Exercise prompt »
Render the lines of the listing below as a JSON list of strings, one string per line with blank lines left out. Begin at the line that has "scientific name: Calopteryx maculata" and stop after the line that has "family: Cupressaceae", including nothing outside that span.

Dataset content »

———

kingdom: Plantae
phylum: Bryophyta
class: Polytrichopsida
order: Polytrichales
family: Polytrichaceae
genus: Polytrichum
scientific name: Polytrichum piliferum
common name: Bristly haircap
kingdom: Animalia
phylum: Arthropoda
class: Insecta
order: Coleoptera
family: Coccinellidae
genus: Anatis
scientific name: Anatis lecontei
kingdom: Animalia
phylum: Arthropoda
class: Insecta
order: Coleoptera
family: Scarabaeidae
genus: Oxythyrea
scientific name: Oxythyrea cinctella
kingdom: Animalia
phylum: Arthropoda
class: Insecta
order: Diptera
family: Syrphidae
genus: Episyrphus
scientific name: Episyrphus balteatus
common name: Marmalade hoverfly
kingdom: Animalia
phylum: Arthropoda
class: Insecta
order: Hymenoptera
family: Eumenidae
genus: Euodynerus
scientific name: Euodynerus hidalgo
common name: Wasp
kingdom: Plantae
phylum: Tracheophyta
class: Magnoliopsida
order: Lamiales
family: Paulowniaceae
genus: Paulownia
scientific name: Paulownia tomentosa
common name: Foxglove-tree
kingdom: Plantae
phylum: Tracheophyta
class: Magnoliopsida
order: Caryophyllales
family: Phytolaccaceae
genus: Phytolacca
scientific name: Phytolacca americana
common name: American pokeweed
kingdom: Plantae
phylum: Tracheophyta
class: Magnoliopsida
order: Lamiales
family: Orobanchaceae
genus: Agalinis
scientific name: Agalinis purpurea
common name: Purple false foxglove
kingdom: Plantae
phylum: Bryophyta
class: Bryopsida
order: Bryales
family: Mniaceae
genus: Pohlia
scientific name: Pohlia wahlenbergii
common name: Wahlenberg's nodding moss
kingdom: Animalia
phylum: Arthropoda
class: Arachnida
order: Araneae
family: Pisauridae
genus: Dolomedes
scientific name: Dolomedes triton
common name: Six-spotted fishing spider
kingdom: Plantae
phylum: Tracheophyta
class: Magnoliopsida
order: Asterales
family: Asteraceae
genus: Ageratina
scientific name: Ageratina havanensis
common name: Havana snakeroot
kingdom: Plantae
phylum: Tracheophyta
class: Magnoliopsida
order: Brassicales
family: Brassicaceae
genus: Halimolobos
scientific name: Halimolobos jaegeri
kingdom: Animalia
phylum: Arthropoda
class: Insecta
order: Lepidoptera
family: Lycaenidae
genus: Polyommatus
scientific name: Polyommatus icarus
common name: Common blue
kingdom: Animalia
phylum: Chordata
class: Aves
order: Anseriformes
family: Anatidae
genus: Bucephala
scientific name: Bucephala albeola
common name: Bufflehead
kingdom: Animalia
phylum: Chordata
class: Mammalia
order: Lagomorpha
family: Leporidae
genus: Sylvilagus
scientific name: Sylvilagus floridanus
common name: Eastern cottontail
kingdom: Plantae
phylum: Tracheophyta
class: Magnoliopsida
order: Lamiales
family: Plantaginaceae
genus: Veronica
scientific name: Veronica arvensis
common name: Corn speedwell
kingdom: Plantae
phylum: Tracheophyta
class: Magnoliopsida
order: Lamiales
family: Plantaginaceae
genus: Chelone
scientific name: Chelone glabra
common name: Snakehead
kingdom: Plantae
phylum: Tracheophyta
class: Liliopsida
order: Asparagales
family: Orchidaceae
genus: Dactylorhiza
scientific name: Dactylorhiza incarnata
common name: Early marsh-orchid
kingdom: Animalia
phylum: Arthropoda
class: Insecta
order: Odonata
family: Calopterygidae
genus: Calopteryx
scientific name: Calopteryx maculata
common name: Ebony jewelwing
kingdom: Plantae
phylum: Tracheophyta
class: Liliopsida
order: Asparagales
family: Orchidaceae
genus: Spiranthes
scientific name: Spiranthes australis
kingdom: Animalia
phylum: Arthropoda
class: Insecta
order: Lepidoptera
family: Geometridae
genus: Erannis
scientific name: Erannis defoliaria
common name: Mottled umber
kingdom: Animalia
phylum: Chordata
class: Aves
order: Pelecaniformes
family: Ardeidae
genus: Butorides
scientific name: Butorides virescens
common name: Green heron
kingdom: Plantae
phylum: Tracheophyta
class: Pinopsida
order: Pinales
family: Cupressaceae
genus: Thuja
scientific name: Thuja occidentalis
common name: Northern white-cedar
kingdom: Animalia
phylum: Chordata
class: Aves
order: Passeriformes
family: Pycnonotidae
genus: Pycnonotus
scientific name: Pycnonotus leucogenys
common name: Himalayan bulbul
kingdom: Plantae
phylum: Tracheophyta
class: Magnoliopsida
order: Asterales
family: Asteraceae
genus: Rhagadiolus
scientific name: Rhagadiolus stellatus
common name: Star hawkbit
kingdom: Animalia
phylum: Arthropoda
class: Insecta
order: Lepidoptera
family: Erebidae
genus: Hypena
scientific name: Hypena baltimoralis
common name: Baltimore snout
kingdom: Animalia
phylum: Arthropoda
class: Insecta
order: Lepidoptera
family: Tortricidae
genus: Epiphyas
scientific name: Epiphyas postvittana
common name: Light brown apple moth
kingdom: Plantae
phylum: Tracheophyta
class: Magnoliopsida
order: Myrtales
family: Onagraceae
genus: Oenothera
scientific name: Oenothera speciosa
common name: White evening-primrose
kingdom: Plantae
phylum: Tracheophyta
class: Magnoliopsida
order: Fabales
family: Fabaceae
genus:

———

Written solution »
[
  "scientific name: Calopteryx maculata",
  "common name: Ebony jewelwing",
  "kingdom: Plantae",
  "phylum: Tracheophyta",
  "class: Liliopsida",
  "order: Asparagales",
  "family: Orchidaceae",
  "genus: Spiranthes",
  "scientific name: Spiranthes australis",
  "kingdom: Animalia",
  "phylum: Arthropoda",
  "class: Insecta",
  "order: Lepidoptera",
  "family: Geometridae",
  "genus: Erannis",
  "scientific name: Erannis defoliaria",
  "common name: Mottled umber",
  "kingdom: Animalia",
  "phylum: Chordata",
  "class: Aves",
  "order: Pelecaniformes",
  "family: Ardeidae",
  "genus: Butorides",
  "scientific name: Butorides virescens",
  "common name: Green heron",
  "kingdom: Plantae",
  "phylum: Tracheophyta",
  "class: Pinopsida",
  "order: Pinales",
  "family: Cupressaceae"
]